The 24/7 Paradox
Michael Boehlje, the Purdue University ag economics professor who looks well past normal retirement age, lectured — and I mean lectured — at CropConnect in Winnipeg earlier this year. With high energy and a high voice, he rattled off 10 ways farmers can respond to an economic downturn. When giving examples of things done wrong, he’d shout “That’s stupid!” in a way that had people laughing and probably also squirming. After delivering a key point, he’d bend his long, thin body toward the audience and yell, “Write that down!”
Being an obedient student, I tried to keep pace. He was pretty intense about cost control. “Efficiency and productivity are critical,” he said, emphasizing the need for farmers to know their costs per unit sold so they can make better marketing decisions. In a tight market, “fully-loaded costs” may not get covered, he said, so be prepared to make sales when prices at least cover cash costs.

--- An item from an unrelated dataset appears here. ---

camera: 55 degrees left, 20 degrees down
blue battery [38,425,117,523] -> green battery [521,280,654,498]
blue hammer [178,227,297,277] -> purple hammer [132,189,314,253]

He recommended farmers use standard operating procedures (SOPs) — which Danny Klinefelter writes about in this Canola Digest issue — to ensure precise and timely execution of tasks. He told about airline pilots. Even the most professional and experienced pilots go through the same checklist before every take off, even if they’re taking off eight times a day. Whereas farmers, he said, often skip all that and “just do it the way I did it last year.”
What left me hanging was a point on logistics management: “Be ready to run machinery 24/7,”

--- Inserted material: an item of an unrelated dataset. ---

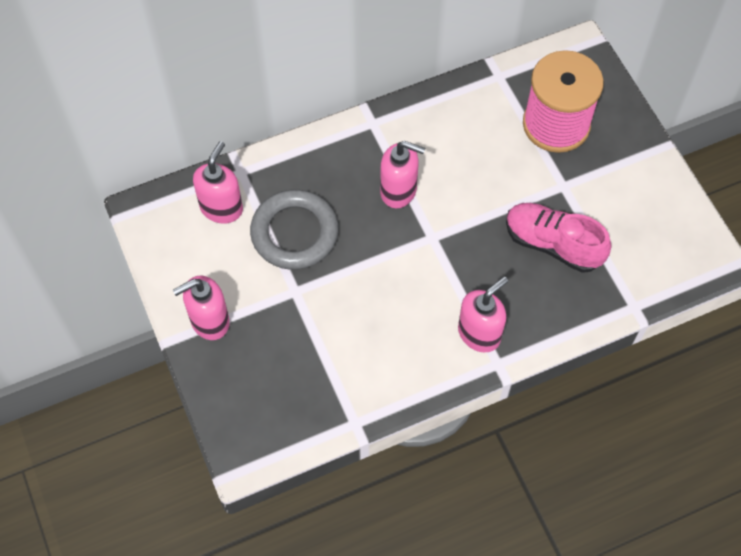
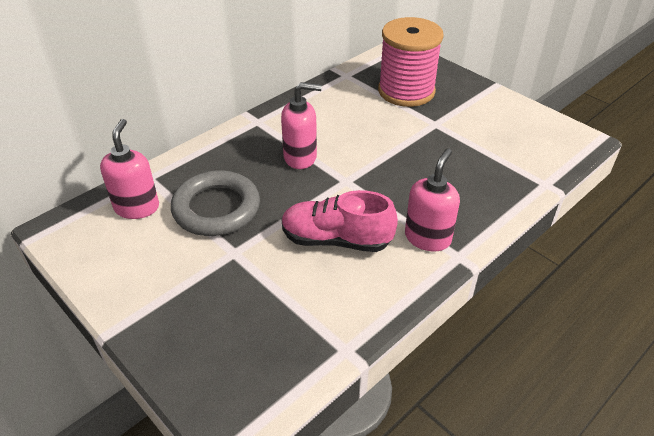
camera: 20 degrees left, 20 degrees down
pink soap dispenser [173,276,230,340] -> none
pink shoe [506,203,611,273] -> pink shoe moved to [281,190,398,252]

he said. “You cannot make the investment in equipment today and not do that.”
This is a paradox. It seems to make sense from a machinery investment focus but is absurd from an overall agronomic perspective.
I would argue that the only piece of major farm machinery that could or should run 24 hours a day, seven days a week in Western Canada is a drill. If a farm has the manpower, a drill can work around the clock in the prime seeding window.
But the idea that a combine or tractor or sprayer should run 24/7 will only lead to bad management decisions. Ideally, the sprayer — though one of the most important pieces of machinery — should run as little as possible. It should operate only when thresholds, timing and risk assessment deem a spray worthwhile. Trying to get more use from a tractor outside the seeding season could mean unnecessary and potentially damaging tillage. And a combine really can’t run 24/7 in September in Western Canada. The crop gets too tough most nights and losses get too high — especially in canola.
Yes, farms could probably do lots to improve machinery logistics. Hire custom operators when owning a high-clearance sprayer doesn’t pencil out. Use SOP-driven maintenance to keep older gear working reliably. Schedule seed and fertilizer delivery so the drill-fill station is always stocked and ready.
Running equipment 24/7, while it seems a worthy goal at first glance, should not be on this list.